- [DATA FOR THE TASK]
[Start of Attachment]
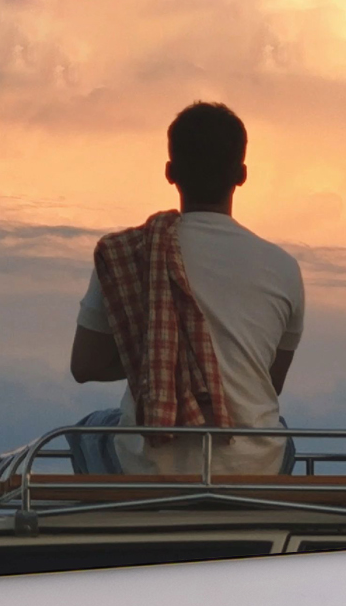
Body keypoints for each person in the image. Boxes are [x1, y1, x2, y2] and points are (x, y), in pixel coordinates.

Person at [70, 102, 303, 477]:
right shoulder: (283, 268)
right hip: (252, 467)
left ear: (170, 172)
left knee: (88, 430)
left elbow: (85, 365)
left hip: (150, 464)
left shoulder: (126, 254)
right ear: (241, 175)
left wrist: (158, 360)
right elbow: (269, 382)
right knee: (280, 432)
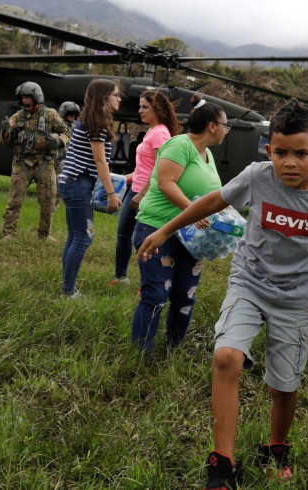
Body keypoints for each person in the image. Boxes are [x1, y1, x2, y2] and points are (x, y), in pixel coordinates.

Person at [136, 98, 308, 489]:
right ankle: (222, 465)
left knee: (283, 385)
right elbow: (213, 201)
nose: (289, 162)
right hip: (249, 283)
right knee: (226, 357)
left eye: (300, 154)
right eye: (280, 152)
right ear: (268, 151)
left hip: (294, 297)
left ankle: (277, 447)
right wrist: (166, 230)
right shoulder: (257, 176)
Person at [130, 93, 223, 352]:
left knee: (185, 296)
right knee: (157, 294)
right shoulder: (179, 145)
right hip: (158, 229)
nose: (227, 131)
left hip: (192, 237)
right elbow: (165, 183)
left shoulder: (207, 155)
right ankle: (141, 356)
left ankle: (174, 350)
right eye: (226, 126)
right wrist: (193, 210)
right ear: (212, 126)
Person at [57, 79, 122, 297]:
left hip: (70, 182)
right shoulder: (97, 123)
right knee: (84, 237)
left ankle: (67, 287)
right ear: (104, 97)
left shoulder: (89, 120)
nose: (119, 98)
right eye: (116, 94)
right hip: (78, 183)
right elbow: (100, 161)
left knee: (74, 237)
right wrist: (111, 193)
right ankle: (68, 291)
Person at [112, 90, 181, 286]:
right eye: (140, 106)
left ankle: (148, 283)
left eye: (144, 107)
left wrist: (142, 194)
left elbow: (161, 168)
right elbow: (146, 167)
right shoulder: (152, 130)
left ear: (157, 109)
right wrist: (123, 178)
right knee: (124, 234)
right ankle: (121, 277)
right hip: (135, 188)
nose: (140, 111)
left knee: (143, 239)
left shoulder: (160, 134)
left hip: (146, 194)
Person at [0, 81, 71, 240]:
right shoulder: (17, 117)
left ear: (36, 97)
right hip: (22, 163)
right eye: (23, 97)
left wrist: (59, 141)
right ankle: (9, 234)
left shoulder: (50, 114)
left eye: (28, 97)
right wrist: (5, 131)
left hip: (45, 164)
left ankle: (44, 235)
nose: (25, 101)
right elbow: (4, 143)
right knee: (14, 201)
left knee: (48, 202)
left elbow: (66, 133)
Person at [54, 101, 81, 208]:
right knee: (55, 191)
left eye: (74, 115)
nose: (72, 117)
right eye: (70, 114)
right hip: (58, 161)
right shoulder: (57, 126)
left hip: (71, 163)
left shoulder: (77, 127)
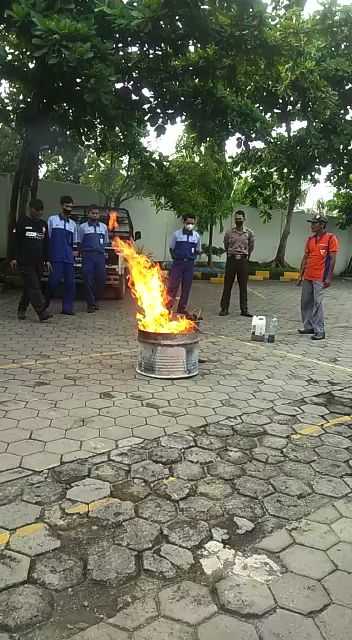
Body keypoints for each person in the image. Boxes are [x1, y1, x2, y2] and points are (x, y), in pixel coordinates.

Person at [10, 198, 52, 322]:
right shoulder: (22, 222)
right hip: (25, 262)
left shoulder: (43, 224)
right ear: (31, 209)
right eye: (36, 210)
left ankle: (21, 309)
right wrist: (13, 258)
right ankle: (42, 312)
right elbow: (15, 242)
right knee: (34, 286)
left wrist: (47, 260)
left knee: (31, 287)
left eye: (41, 211)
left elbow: (45, 243)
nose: (39, 213)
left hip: (38, 262)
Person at [298, 213, 339, 341]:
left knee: (317, 303)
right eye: (311, 223)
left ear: (322, 225)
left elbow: (332, 259)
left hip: (320, 277)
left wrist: (329, 277)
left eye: (314, 223)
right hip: (308, 276)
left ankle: (320, 330)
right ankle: (308, 326)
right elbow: (305, 258)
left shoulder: (331, 238)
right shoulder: (310, 240)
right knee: (305, 302)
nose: (312, 225)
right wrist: (300, 275)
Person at [219, 210, 255, 317]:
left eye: (240, 219)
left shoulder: (249, 233)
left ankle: (244, 310)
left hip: (243, 261)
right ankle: (224, 308)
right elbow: (226, 245)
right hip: (231, 260)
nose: (238, 221)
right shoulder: (229, 232)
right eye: (236, 219)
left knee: (243, 286)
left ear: (244, 219)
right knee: (227, 285)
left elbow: (251, 247)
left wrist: (246, 256)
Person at [46, 195, 78, 315]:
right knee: (52, 282)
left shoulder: (73, 224)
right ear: (61, 206)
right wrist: (47, 257)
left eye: (71, 207)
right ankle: (44, 304)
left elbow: (74, 242)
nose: (69, 208)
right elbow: (47, 238)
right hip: (55, 257)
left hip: (68, 258)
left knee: (70, 284)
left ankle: (67, 308)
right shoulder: (52, 220)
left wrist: (73, 255)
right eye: (66, 206)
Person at [167, 215, 201, 315]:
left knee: (186, 287)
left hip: (189, 265)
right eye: (188, 223)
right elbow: (171, 248)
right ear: (184, 222)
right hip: (178, 264)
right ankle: (168, 307)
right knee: (173, 286)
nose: (190, 225)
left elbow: (198, 250)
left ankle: (182, 308)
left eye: (192, 223)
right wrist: (176, 257)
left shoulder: (196, 236)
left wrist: (192, 257)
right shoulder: (176, 235)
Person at [78, 205, 109, 313]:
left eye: (96, 213)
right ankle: (90, 304)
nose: (95, 215)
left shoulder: (103, 227)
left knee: (101, 279)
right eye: (93, 213)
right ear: (88, 214)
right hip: (88, 256)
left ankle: (96, 300)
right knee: (87, 279)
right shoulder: (82, 227)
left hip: (100, 256)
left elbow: (105, 242)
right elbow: (79, 242)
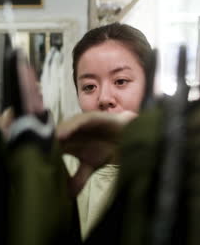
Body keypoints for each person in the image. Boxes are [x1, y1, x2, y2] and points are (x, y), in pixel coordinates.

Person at [57, 22, 152, 239]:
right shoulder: (63, 166)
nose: (104, 99)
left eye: (121, 81)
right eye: (89, 86)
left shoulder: (172, 161)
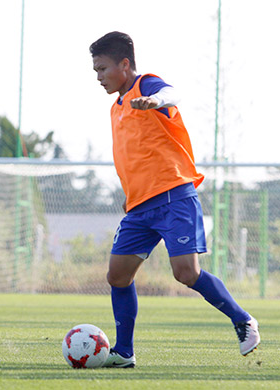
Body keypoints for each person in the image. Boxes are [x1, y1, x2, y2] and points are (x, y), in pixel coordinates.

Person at [89, 32, 260, 368]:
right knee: (118, 276)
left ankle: (243, 320)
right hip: (139, 208)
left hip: (173, 197)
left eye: (102, 69)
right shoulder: (116, 108)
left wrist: (156, 101)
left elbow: (172, 93)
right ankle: (124, 352)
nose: (98, 77)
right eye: (95, 70)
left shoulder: (147, 86)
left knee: (185, 273)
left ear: (124, 65)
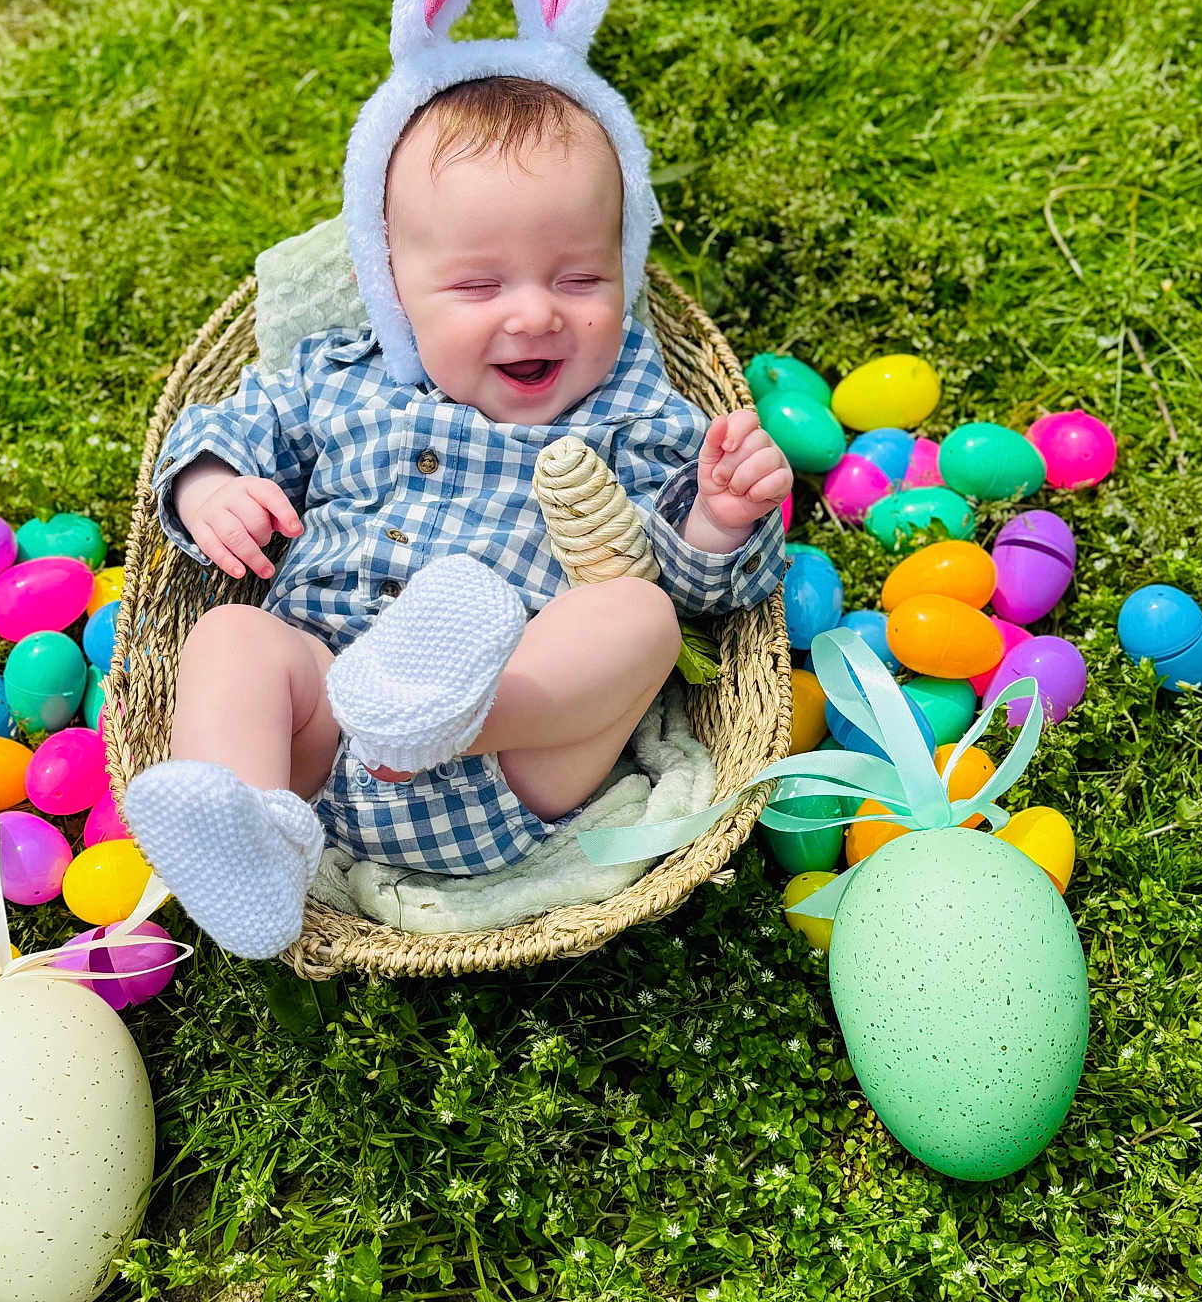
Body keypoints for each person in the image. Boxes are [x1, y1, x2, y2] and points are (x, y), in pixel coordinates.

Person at [124, 76, 793, 959]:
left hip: (518, 754)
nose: (535, 311)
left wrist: (719, 512)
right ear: (393, 285)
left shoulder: (634, 406)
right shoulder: (339, 376)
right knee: (229, 638)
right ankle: (246, 831)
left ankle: (448, 712)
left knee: (642, 617)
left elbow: (702, 583)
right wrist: (210, 486)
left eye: (582, 277)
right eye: (479, 286)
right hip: (319, 740)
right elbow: (228, 426)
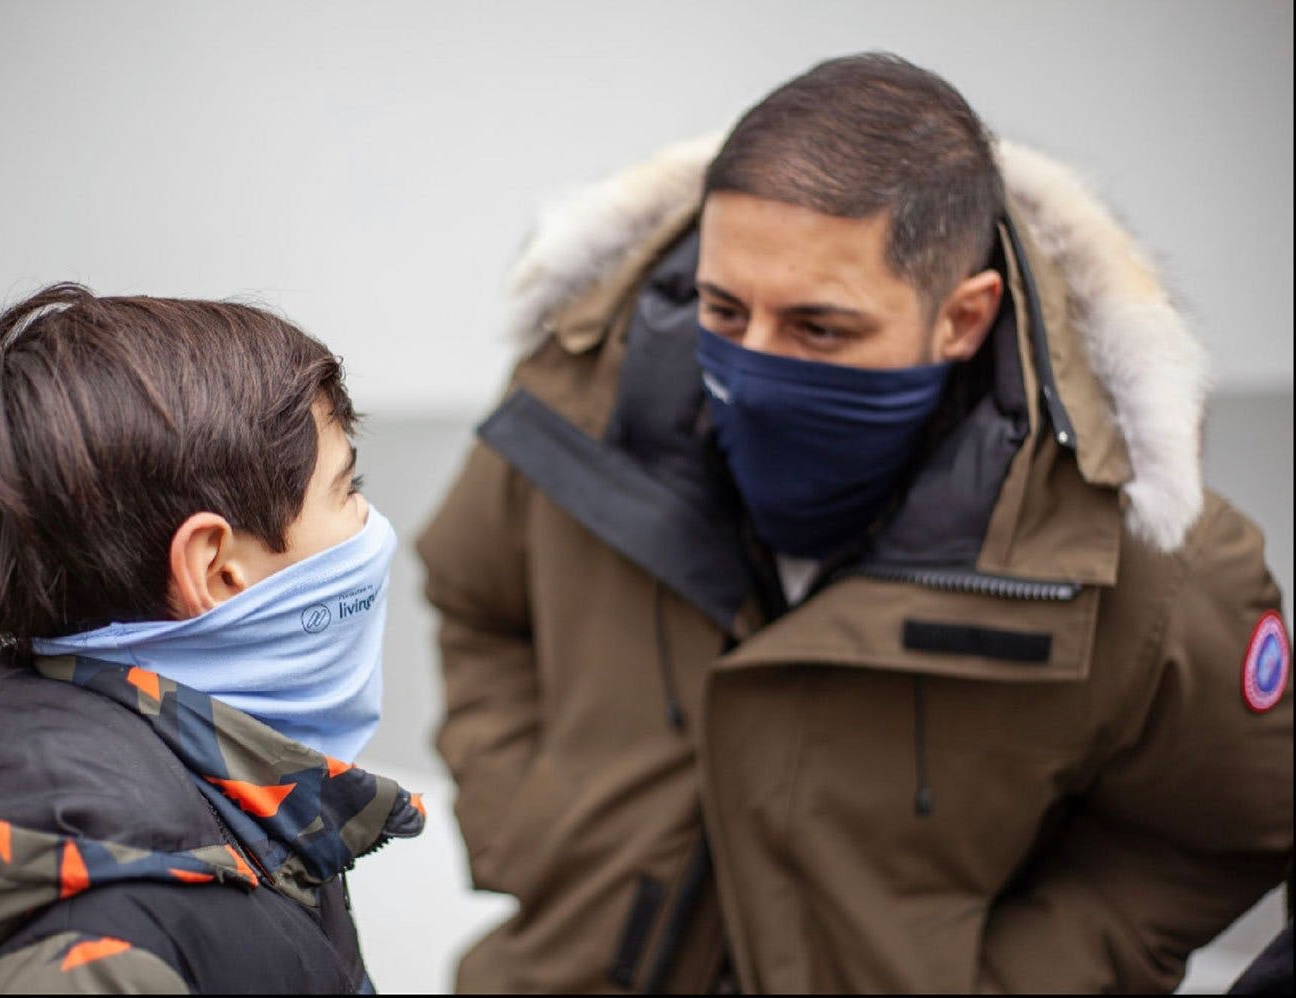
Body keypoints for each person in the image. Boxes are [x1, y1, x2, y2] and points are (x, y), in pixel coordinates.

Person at [419, 52, 1293, 993]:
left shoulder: (1140, 555)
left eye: (819, 328)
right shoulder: (575, 414)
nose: (751, 370)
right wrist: (530, 825)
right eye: (723, 309)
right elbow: (476, 600)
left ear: (962, 319)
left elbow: (1214, 829)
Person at [0, 284, 424, 994]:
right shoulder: (97, 952)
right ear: (215, 568)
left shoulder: (188, 797)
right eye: (347, 488)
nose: (367, 522)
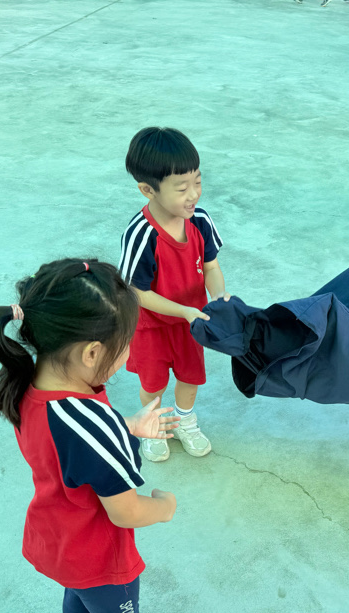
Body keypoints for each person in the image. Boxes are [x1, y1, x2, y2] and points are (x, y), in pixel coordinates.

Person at [0, 258, 180, 613]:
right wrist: (164, 506)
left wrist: (125, 426)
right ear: (91, 353)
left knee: (80, 595)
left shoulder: (28, 386)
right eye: (125, 346)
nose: (128, 357)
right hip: (98, 550)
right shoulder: (90, 422)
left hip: (57, 537)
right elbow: (125, 511)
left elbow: (73, 439)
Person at [118, 127, 227, 462]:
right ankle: (153, 424)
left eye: (197, 181)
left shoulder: (200, 221)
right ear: (148, 189)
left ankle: (184, 421)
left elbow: (211, 267)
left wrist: (219, 298)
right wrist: (183, 311)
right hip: (151, 326)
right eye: (182, 188)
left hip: (191, 322)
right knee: (153, 384)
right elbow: (136, 292)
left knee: (190, 377)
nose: (193, 194)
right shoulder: (141, 235)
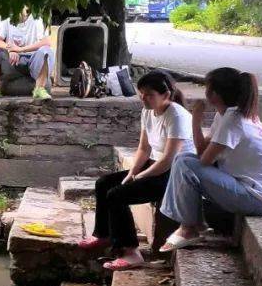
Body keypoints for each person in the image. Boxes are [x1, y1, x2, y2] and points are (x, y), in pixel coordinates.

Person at [79, 71, 194, 270]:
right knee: (104, 183)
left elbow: (168, 160)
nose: (143, 98)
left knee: (117, 195)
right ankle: (104, 235)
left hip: (176, 173)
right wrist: (133, 172)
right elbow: (144, 148)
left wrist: (141, 176)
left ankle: (131, 252)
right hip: (155, 165)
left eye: (149, 94)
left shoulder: (176, 115)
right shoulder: (148, 111)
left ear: (165, 95)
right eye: (141, 93)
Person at [160, 67, 262, 251]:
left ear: (214, 94)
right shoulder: (227, 115)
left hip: (256, 198)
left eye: (207, 87)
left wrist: (196, 121)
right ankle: (193, 225)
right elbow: (201, 152)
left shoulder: (233, 121)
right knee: (183, 158)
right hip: (247, 189)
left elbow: (203, 161)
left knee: (184, 162)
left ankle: (188, 228)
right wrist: (196, 121)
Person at [0, 8, 54, 101]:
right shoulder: (6, 20)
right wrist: (10, 49)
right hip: (13, 61)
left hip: (32, 59)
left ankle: (40, 89)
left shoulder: (36, 20)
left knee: (46, 50)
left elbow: (46, 41)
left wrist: (21, 49)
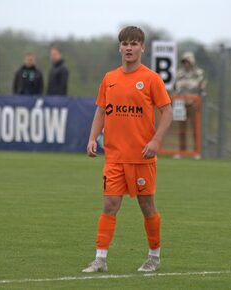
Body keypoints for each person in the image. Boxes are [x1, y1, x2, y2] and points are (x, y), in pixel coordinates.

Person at [83, 26, 173, 273]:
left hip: (141, 157)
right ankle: (100, 259)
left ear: (142, 48)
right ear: (119, 47)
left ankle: (154, 256)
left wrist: (155, 142)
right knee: (110, 205)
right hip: (114, 157)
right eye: (125, 43)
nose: (129, 48)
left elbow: (167, 112)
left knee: (147, 207)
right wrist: (92, 138)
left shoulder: (152, 79)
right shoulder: (109, 78)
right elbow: (101, 111)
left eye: (134, 43)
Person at [172, 52, 207, 151]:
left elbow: (203, 90)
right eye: (184, 62)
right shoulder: (178, 74)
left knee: (196, 129)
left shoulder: (199, 73)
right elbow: (175, 88)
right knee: (181, 130)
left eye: (187, 61)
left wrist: (199, 102)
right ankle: (182, 151)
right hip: (180, 105)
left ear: (192, 62)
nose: (185, 64)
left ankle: (197, 151)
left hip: (194, 104)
[End of Attachment]
- [TASK] In the entries above, find the line with "right ankle: (100, 259)", then retype it and every line after it exactly.

- [OUTPUT BELOW]
right ankle: (100, 259)
left ear: (142, 48)
right ear: (119, 47)
left ankle: (154, 256)
left wrist: (155, 142)
right knee: (110, 205)
right hip: (114, 157)
right eye: (125, 43)
nose: (129, 48)
left elbow: (167, 112)
left knee: (147, 207)
right wrist: (92, 138)
left shoulder: (152, 79)
right shoulder: (109, 78)
right elbow: (101, 111)
left eye: (134, 43)
Person at [172, 52, 207, 151]:
left elbow: (203, 90)
right eye: (184, 62)
right shoulder: (178, 74)
left knee: (196, 129)
left shoulder: (199, 73)
right elbow: (175, 88)
right knee: (181, 130)
left eye: (187, 61)
left wrist: (199, 102)
right ankle: (182, 151)
right hip: (180, 105)
left ear: (192, 62)
nose: (185, 64)
left ankle: (197, 151)
left hip: (194, 104)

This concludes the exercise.